Jerry collected guns and was interested in obtaining a smoothbore muzzle loaded firearm. Those things were expensive and the company told Jerry that if he could generate $5,000 in sales he would get a discount. So he was contacting everyone he knew that might be interested in buying a modern black powder gun. Black powder guns are a kind of unusual firearm. His list wasn’t building rapidly.

Someone told Jerry that there was a pilot over at Reese Airbase, a Major by the name of Forrest Fenn and if Jerry could wait two months Forrest Fenn would be back from Vietnam and surely he would be interested in buying one. Jerry added Forrest’s name to his list of hopefuls.

Nearly two months went by when Jerry heard the news that Forrest and his F-100 had been shot down and he might not be heading home. Jerry added a question mark after Forrest’s name on his still incomplete list.

In 2010 Gail House was reminiscing about her late husband Jerry and his friendship with Forrest. She remembered when Forrest arrived back home from Vietnam. ”The morning of the 26th, our phone rang and it was Forrest Fenn. A helicopter had picked him up not long after he was shot down, and because he was due home, he took the next Red Cross plane back.”

For his part, Forrest wanted to make sure Jerry didn’t scratch him off the buyer’s list. He wanted that muzzle loader.

“When Jerry got the call from Forrest, we were stunned,” Gail recalls. “Jerry went over that day, and they formed a real friendship.”

At the time, Forrest had started a part-time business in his garage where he was casting small bronzes for artists. Jerry was intrigued. More-so when Forrest told Jerry he could make a handsome $10 an hour doing this kind of work. That was the egg that Jerry later developed into his own foundry, House Bronze.

Forrest recalls that he was thrilled with his new black powder gun. “Jerry and I knew how to load it: measure the powder and pour it down the barrel. Then tamp some wadding in. The round bullet was next, just roll it down the barrel. More wadding was added to keep the bullet from rolling out if you tilted the gun down.”

They really wanted to shoot the thing because neither had done that before as Forrest remembers, “The problem was that we didn’t have any bullets. After looking around for a minute I found some old chewing gum that one of my young daughters had placed on the kitchen counter. It was dried and hard. I remember having to force it down the barrel with the ram-rod that came with the gun. Are you ready for this? Jerry took the first shot and that glob of chewing gum went clear through a 1” board in my back yard fence. We couldn’t believe it and Peggy couldn’t stop laughing.”

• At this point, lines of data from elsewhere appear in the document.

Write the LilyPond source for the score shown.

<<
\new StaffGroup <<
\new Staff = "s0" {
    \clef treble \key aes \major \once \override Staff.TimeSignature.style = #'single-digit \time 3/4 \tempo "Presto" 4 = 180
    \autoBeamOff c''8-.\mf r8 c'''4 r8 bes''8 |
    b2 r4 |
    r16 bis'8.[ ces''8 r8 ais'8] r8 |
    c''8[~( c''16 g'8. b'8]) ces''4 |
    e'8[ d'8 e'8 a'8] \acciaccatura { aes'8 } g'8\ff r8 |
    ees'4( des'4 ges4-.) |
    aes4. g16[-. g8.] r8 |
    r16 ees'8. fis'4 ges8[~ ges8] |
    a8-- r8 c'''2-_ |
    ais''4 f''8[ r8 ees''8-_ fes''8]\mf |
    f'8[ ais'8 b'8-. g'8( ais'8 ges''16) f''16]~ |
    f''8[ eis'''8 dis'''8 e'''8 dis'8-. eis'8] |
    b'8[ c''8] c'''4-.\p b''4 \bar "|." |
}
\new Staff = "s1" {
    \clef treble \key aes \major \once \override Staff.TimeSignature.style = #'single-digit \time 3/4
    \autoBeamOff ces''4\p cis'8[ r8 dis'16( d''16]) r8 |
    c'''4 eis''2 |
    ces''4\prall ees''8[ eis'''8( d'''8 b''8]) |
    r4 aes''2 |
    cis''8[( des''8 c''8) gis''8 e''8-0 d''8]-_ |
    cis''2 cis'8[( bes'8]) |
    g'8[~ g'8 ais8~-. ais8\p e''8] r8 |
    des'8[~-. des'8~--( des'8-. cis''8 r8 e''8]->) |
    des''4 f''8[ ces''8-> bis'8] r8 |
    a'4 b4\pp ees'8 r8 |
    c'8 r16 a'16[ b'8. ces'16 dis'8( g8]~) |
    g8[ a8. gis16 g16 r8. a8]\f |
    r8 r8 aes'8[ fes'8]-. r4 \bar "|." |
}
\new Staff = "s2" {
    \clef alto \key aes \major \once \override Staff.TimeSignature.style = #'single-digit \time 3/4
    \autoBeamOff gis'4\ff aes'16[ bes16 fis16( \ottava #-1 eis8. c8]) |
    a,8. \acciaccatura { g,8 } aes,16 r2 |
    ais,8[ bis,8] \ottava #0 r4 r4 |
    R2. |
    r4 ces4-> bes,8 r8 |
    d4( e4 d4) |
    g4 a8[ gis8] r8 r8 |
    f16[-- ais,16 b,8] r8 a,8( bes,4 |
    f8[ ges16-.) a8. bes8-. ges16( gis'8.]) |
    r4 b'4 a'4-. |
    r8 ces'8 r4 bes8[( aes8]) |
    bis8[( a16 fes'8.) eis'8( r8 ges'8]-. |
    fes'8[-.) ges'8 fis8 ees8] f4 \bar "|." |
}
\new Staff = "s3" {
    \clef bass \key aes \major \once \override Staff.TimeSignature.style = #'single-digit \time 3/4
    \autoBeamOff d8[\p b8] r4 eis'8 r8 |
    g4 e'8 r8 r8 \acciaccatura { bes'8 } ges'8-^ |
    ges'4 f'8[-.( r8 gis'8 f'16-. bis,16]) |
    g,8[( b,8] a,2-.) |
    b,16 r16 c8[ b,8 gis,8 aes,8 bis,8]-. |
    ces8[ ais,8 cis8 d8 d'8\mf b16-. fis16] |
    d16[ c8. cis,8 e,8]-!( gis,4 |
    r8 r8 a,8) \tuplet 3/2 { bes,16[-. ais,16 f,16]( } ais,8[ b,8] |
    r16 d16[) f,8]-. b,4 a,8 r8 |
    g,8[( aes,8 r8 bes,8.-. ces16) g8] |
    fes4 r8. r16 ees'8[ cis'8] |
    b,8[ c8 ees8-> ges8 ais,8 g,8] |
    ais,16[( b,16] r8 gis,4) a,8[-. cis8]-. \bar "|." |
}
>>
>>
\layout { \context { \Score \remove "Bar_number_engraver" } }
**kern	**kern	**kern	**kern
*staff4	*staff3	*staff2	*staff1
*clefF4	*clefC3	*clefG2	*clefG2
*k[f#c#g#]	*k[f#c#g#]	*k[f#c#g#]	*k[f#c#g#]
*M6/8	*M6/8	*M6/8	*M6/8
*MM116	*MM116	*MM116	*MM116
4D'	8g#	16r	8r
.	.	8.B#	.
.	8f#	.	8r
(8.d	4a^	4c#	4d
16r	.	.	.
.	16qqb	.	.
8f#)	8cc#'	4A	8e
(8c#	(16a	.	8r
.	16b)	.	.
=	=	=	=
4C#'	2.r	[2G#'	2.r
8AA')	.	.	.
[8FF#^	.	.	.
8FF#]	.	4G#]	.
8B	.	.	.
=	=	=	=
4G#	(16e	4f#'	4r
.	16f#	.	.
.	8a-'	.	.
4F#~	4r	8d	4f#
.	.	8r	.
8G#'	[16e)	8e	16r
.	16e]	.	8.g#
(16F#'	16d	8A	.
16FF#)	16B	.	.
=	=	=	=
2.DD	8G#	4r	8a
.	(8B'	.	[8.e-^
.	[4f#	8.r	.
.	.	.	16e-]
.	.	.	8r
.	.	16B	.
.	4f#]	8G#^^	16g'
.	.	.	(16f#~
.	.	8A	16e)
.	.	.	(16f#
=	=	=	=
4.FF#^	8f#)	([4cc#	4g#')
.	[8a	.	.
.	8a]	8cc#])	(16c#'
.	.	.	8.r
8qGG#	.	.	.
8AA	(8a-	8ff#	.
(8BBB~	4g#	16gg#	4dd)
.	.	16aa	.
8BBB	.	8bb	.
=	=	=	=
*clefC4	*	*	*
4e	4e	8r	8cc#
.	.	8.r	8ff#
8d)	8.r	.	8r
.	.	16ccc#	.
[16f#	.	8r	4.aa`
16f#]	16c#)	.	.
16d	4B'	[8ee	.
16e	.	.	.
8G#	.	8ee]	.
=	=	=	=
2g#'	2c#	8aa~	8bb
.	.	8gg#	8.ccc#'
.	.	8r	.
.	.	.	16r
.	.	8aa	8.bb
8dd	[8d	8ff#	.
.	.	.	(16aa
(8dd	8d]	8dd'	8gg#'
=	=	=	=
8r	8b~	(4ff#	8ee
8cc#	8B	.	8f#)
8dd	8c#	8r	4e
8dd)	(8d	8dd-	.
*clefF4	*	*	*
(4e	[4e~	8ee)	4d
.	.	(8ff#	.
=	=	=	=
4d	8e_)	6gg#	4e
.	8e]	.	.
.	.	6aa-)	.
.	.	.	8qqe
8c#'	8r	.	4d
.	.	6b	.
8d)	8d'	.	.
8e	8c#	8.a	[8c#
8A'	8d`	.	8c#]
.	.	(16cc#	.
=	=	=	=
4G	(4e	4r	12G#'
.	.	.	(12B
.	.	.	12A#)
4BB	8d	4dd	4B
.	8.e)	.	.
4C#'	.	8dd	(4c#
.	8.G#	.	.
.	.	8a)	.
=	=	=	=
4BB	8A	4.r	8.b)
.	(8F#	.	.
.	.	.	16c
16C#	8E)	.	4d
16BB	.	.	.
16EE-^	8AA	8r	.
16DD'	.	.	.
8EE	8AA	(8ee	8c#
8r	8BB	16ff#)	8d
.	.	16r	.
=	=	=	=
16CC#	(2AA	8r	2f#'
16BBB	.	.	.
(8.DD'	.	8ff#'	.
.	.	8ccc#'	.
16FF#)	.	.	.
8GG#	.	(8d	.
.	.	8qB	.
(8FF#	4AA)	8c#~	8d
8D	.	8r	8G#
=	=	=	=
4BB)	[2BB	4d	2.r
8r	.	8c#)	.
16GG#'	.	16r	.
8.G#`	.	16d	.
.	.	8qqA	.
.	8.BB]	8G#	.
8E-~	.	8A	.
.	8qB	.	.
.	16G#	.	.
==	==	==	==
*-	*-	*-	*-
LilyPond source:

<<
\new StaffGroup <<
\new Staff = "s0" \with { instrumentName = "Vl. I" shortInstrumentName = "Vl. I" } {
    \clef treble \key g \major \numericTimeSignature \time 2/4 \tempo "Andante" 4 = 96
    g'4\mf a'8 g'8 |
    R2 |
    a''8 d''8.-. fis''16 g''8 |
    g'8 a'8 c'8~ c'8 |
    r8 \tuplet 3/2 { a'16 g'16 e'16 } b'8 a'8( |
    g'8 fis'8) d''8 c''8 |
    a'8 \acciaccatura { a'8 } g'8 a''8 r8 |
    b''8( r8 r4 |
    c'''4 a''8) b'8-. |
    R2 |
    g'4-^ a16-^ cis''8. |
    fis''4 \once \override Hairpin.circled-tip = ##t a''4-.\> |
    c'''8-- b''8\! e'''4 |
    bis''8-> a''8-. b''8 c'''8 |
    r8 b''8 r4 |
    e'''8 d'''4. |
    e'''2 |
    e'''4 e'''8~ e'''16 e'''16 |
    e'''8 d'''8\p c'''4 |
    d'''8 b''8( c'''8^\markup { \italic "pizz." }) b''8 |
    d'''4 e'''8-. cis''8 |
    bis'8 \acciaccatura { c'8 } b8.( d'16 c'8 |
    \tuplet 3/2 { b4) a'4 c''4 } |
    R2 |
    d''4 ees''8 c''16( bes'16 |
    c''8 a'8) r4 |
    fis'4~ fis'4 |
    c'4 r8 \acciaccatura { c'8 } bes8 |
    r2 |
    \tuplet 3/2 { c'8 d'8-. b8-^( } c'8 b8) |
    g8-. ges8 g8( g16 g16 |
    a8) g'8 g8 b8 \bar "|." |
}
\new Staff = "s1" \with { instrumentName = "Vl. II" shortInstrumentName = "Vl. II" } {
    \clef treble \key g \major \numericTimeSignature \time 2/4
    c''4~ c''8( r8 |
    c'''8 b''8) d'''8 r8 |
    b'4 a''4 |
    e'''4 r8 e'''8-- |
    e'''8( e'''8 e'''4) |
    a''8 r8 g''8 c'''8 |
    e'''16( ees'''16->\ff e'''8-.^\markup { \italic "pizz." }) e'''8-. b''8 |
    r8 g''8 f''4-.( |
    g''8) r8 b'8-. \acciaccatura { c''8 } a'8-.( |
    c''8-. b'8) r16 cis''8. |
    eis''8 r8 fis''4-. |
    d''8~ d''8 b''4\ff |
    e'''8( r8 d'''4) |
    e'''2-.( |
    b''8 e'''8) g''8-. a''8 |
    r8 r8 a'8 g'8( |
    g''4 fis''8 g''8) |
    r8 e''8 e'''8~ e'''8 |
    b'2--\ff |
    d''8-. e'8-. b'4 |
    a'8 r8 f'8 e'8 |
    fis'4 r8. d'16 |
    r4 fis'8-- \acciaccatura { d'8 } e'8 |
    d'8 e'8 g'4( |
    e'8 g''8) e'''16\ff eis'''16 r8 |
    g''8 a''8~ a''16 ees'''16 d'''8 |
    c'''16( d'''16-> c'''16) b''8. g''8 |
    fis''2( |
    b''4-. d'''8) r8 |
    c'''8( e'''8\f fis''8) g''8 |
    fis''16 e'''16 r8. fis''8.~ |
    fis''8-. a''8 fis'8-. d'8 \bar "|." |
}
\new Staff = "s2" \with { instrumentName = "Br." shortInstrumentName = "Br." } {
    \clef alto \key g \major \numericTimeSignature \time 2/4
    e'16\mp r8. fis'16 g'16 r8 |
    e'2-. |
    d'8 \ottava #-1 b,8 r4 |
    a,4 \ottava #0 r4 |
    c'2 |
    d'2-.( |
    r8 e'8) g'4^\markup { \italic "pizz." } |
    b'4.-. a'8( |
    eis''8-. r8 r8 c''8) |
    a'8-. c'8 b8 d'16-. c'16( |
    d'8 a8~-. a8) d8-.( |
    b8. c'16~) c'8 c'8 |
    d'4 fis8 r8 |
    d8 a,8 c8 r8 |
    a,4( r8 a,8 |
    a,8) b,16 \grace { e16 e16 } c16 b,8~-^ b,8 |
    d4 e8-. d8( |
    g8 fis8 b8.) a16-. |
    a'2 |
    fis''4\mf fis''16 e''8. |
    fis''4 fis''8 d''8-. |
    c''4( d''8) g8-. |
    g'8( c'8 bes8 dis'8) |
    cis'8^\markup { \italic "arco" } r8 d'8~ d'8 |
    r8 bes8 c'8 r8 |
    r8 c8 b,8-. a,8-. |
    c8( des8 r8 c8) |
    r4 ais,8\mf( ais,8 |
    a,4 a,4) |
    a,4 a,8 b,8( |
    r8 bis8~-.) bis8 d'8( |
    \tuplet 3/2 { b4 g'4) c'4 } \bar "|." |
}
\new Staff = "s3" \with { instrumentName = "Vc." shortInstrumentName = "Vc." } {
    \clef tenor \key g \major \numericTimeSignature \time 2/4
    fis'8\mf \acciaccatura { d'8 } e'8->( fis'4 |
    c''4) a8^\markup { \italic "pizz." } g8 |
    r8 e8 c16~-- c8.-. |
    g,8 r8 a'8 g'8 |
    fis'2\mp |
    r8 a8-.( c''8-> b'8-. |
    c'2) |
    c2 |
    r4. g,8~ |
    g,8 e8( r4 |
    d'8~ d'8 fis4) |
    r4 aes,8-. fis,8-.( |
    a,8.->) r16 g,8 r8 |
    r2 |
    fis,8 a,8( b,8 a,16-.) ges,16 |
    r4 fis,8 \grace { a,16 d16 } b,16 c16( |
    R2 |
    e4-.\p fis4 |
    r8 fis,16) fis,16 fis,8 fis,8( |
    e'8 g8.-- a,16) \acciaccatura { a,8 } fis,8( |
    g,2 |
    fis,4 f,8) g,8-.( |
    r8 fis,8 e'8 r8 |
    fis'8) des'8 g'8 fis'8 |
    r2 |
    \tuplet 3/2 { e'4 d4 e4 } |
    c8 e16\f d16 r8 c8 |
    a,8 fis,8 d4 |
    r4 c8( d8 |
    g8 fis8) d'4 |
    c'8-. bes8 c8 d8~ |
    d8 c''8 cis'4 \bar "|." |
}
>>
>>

So now it was Forrest’s turn to shoot and he put a small rock down the barrel and shot at the fence. “When the powder ignited our close proximity went black with smoke that chased my wife into the house. You are not going to believe this, but that little pebble came out of the barrel in pieces, and each one was impaled in my fence. There must have been 6 or 7 pieces. Jerry and I talked about that for a long time and considered telling the Army about our newly discovered secret weapon.”

The camaraderie lasted well beyond their first muzzle loader experience. “Jerry was a lot of fun. One of his legs was 2” shorter than the other, so he wore a shoe with an elevated sole. He bragged about it keeping him from being drafted. One thing you never did with Jerry, and that was to call him on the phone between 12:00 and 12:15 because that was when Paul Harvey was on the radio. Jerry was a fanatic about that guy, and he got me started listening. Paul, Jerry, and I had something in common. We were good, conservative, patriotic, American citizens.”

After awhile, Forrest moved his foundry out of his garage, hired some help and started Fenn Bronze on the outskirts of Lubbock. “Jerry used to come see me in my foundry, which was just a few blocks from where he worked. After a while he started helping me work waxes and get them ready to pour in bronze. He liked it, and was soon on my payroll. It wasn’t long before he knew the business as well as anyone.”

After Forrest moved to Santa Fe, in 1972, Jerry opened his own casting studio with his wife Gail in Lubbock called House Bronze and did very well for 38 years.

Jerry and Forrest kept in touch. He was still working long hours at House Bronze and probably making considerably more than $10/hr when he died in 2009.